### WHAT TO DO
Retype every line of the listing below word for word, leaving the pictures out.

### RECORD SET
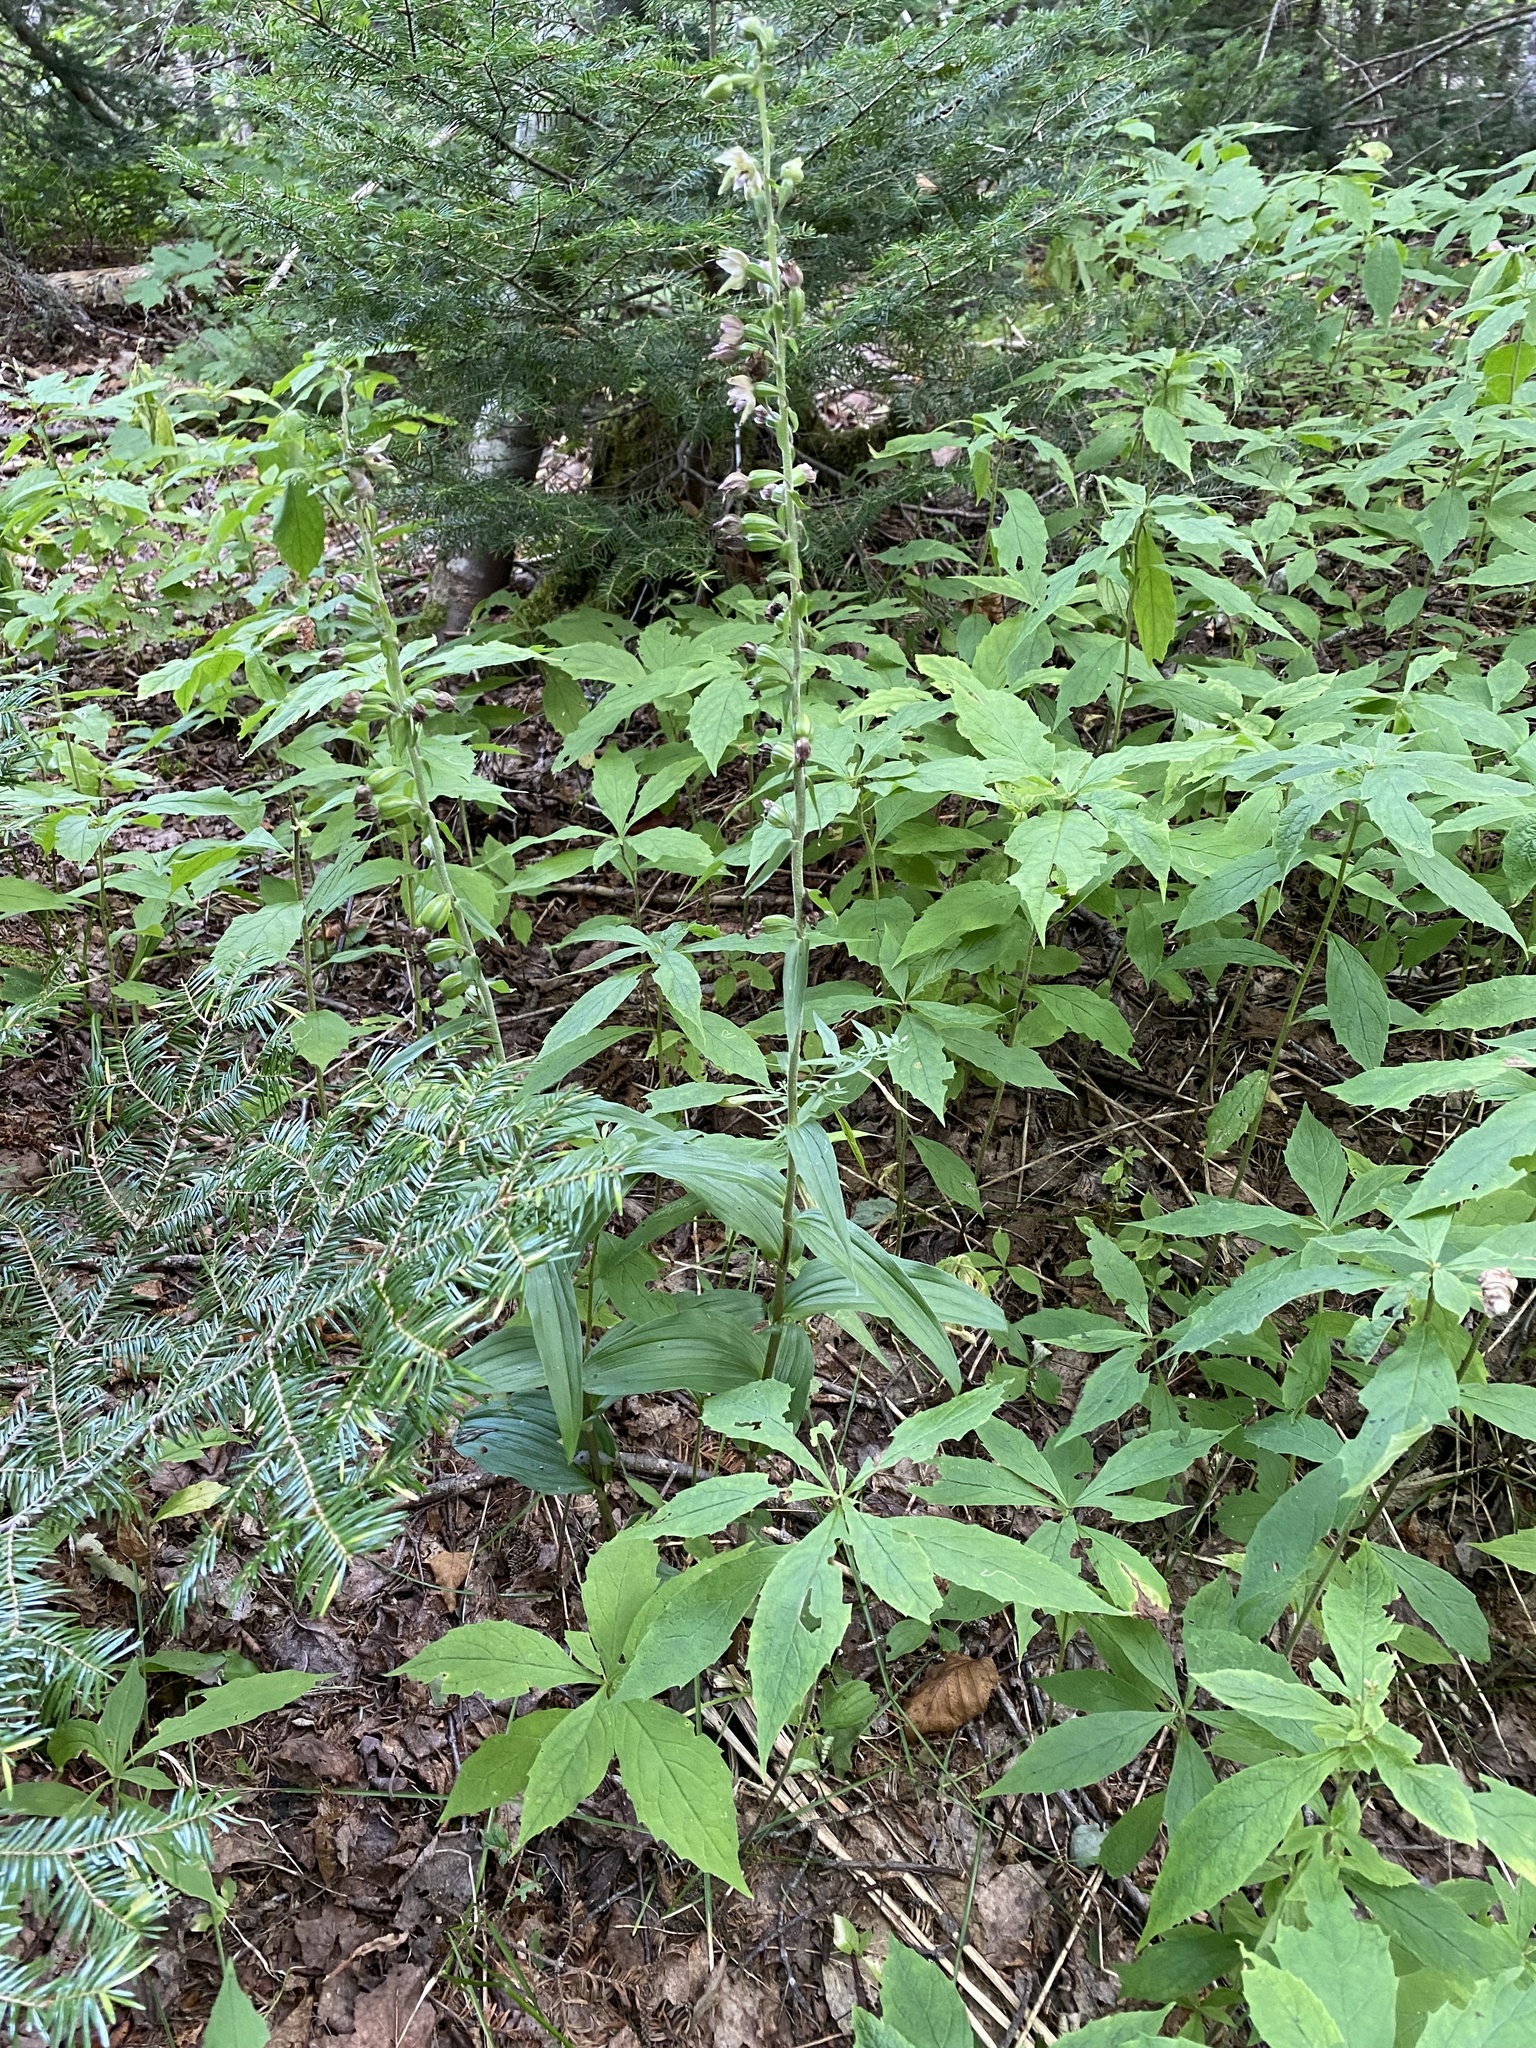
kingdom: Plantae
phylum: Tracheophyta
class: Liliopsida
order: Asparagales
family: Orchidaceae
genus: Epipactis
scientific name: Epipactis helleborine
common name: Broad-leaved helleborine
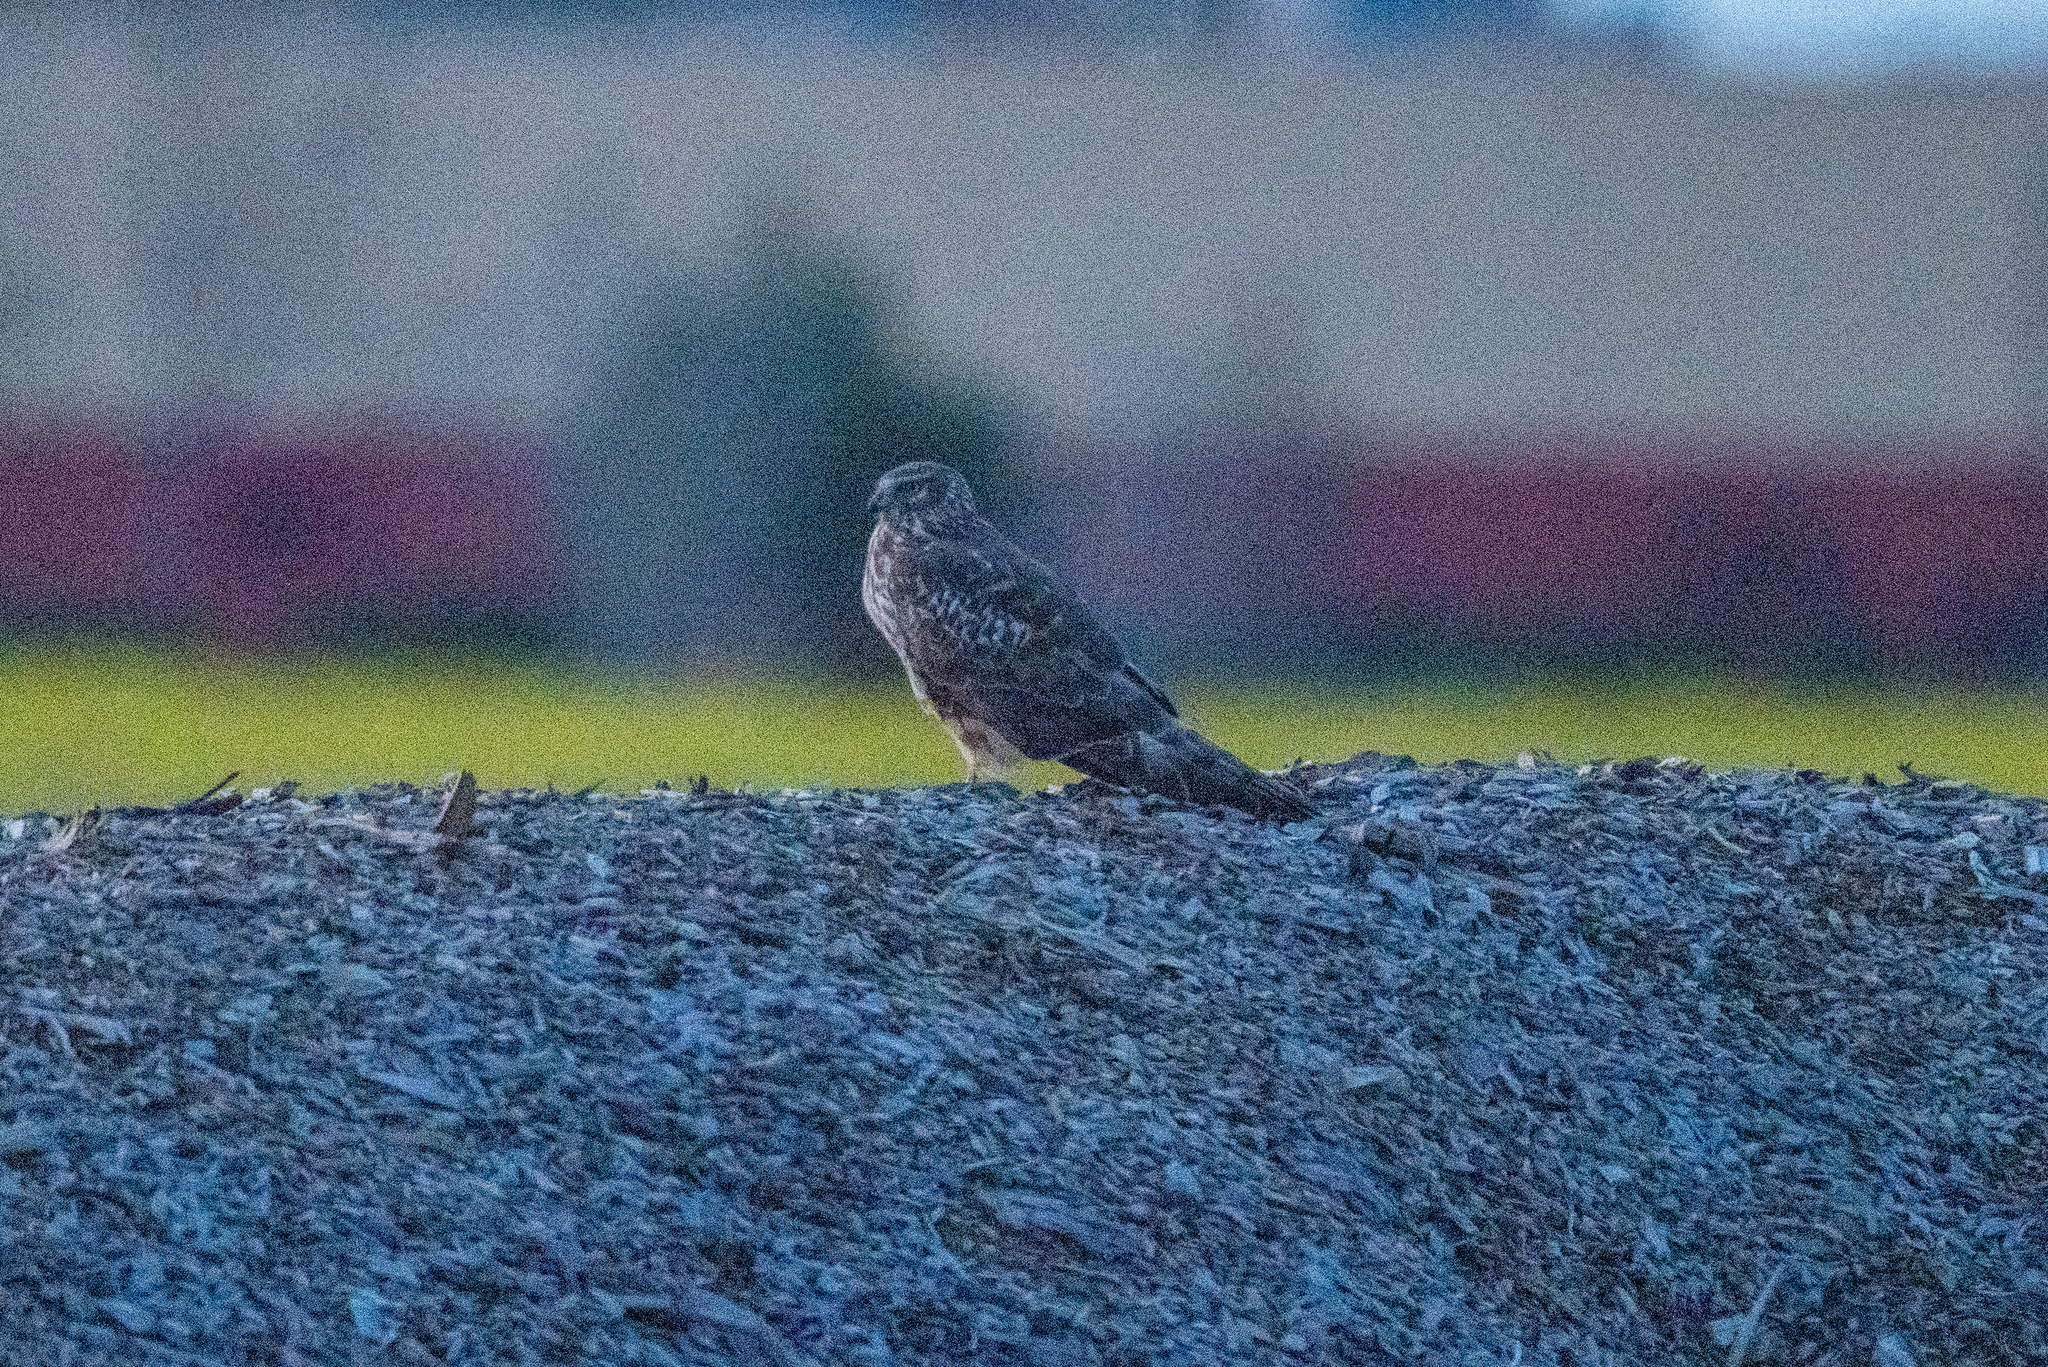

### THE RESULT
kingdom: Plantae
phylum: Tracheophyta
class: Liliopsida
order: Asparagales
family: Orchidaceae
genus: Epipactis
scientific name: Epipactis helleborine
common name: Broad-leaved helleborine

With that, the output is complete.